* SET TASK
Reproduce the material below, swapping every "maintenance sheet" for "service log" and leaving everything else untouched.

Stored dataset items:
══════
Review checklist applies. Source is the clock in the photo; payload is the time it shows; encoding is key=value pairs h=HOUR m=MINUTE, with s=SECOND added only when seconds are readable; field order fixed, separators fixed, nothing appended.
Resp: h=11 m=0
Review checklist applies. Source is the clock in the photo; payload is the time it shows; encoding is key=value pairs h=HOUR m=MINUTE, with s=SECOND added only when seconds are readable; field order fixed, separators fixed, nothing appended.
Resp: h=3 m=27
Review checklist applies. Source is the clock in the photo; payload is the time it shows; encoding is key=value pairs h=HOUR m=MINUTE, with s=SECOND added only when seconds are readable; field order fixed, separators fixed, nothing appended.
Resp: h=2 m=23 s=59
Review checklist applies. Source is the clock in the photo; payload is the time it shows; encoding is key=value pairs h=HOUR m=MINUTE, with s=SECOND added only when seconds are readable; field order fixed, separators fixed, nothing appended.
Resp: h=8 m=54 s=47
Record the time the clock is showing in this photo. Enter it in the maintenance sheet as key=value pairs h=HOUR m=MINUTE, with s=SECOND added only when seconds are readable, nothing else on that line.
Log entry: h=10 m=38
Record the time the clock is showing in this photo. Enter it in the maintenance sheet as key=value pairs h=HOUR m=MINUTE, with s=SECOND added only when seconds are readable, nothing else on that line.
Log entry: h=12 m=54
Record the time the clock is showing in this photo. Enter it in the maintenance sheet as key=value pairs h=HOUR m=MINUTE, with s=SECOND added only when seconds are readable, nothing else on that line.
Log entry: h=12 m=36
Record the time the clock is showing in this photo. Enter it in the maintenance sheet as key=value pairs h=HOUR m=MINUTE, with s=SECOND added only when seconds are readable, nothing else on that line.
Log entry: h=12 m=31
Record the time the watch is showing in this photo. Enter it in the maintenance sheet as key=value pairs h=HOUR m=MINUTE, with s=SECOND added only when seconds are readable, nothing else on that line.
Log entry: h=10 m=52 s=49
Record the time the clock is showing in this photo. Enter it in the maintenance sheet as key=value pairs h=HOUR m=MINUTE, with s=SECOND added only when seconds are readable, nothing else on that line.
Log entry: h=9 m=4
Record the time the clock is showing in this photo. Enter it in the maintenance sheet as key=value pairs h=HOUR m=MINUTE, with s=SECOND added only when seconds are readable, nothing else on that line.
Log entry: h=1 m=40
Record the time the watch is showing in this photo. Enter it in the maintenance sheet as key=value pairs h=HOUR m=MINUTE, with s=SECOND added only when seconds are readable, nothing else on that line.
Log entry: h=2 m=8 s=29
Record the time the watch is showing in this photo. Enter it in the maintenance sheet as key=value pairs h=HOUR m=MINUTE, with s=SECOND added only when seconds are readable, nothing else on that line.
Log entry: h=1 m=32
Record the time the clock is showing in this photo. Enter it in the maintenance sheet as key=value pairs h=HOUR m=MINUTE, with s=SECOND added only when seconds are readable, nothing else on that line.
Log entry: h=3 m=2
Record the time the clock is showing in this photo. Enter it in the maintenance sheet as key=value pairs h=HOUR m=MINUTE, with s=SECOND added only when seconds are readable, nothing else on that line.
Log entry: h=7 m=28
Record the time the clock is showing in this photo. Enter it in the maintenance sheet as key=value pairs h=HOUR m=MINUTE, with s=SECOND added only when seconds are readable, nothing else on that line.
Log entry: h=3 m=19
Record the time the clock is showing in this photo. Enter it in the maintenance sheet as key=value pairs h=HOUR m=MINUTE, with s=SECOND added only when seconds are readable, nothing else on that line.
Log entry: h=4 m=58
══════
* REPLY
Review checklist applies. Source is the clock in the photo; payload is the time it shows; encoding is key=value pairs h=HOUR m=MINUTE, with s=SECOND added only when seconds are readable; field order fixed, separators fixed, nothing appended.
Resp: h=11 m=0
Review checklist applies. Source is the clock in the photo; payload is the time it shows; encoding is key=value pairs h=HOUR m=MINUTE, with s=SECOND added only when seconds are readable; field order fixed, separators fixed, nothing appended.
Resp: h=3 m=27
Review checklist applies. Source is the clock in the photo; payload is the time it shows; encoding is key=value pairs h=HOUR m=MINUTE, with s=SECOND added only when seconds are readable; field order fixed, separators fixed, nothing appended.
Resp: h=2 m=23 s=59
Review checklist applies. Source is the clock in the photo; payload is the time it shows; encoding is key=value pairs h=HOUR m=MINUTE, with s=SECOND added only when seconds are readable; field order fixed, separators fixed, nothing appended.
Resp: h=8 m=54 s=47
Record the time the clock is showing in this photo. Enter it in the service log as key=value pairs h=HOUR m=MINUTE, with s=SECOND added only when seconds are readable, nothing else on that line.
Log entry: h=10 m=38
Record the time the clock is showing in this photo. Enter it in the service log as key=value pairs h=HOUR m=MINUTE, with s=SECOND added only when seconds are readable, nothing else on that line.
Log entry: h=12 m=54
Record the time the clock is showing in this photo. Enter it in the service log as key=value pairs h=HOUR m=MINUTE, with s=SECOND added only when seconds are readable, nothing else on that line.
Log entry: h=12 m=36
Record the time the clock is showing in this photo. Enter it in the service log as key=value pairs h=HOUR m=MINUTE, with s=SECOND added only when seconds are readable, nothing else on that line.
Log entry: h=12 m=31
Record the time the watch is showing in this photo. Enter it in the service log as key=value pairs h=HOUR m=MINUTE, with s=SECOND added only when seconds are readable, nothing else on that line.
Log entry: h=10 m=52 s=49
Record the time the clock is showing in this photo. Enter it in the service log as key=value pairs h=HOUR m=MINUTE, with s=SECOND added only when seconds are readable, nothing else on that line.
Log entry: h=9 m=4
Record the time the clock is showing in this photo. Enter it in the service log as key=value pairs h=HOUR m=MINUTE, with s=SECOND added only when seconds are readable, nothing else on that line.
Log entry: h=1 m=40
Record the time the watch is showing in this photo. Enter it in the service log as key=value pairs h=HOUR m=MINUTE, with s=SECOND added only when seconds are readable, nothing else on that line.
Log entry: h=2 m=8 s=29
Record the time the watch is showing in this photo. Enter it in the service log as key=value pairs h=HOUR m=MINUTE, with s=SECOND added only when seconds are readable, nothing else on that line.
Log entry: h=1 m=32
Record the time the clock is showing in this photo. Enter it in the service log as key=value pairs h=HOUR m=MINUTE, with s=SECOND added only when seconds are readable, nothing else on that line.
Log entry: h=3 m=2
Record the time the clock is showing in this photo. Enter it in the service log as key=value pairs h=HOUR m=MINUTE, with s=SECOND added only when seconds are readable, nothing else on that line.
Log entry: h=7 m=28
Record the time the clock is showing in this photo. Enter it in the service log as key=value pairs h=HOUR m=MINUTE, with s=SECOND added only when seconds are readable, nothing else on that line.
Log entry: h=3 m=19
Record the time the clock is showing in this photo. Enter it in the service log as key=value pairs h=HOUR m=MINUTE, with s=SECOND added only when seconds are readable, nothing else on that line.
Log entry: h=4 m=58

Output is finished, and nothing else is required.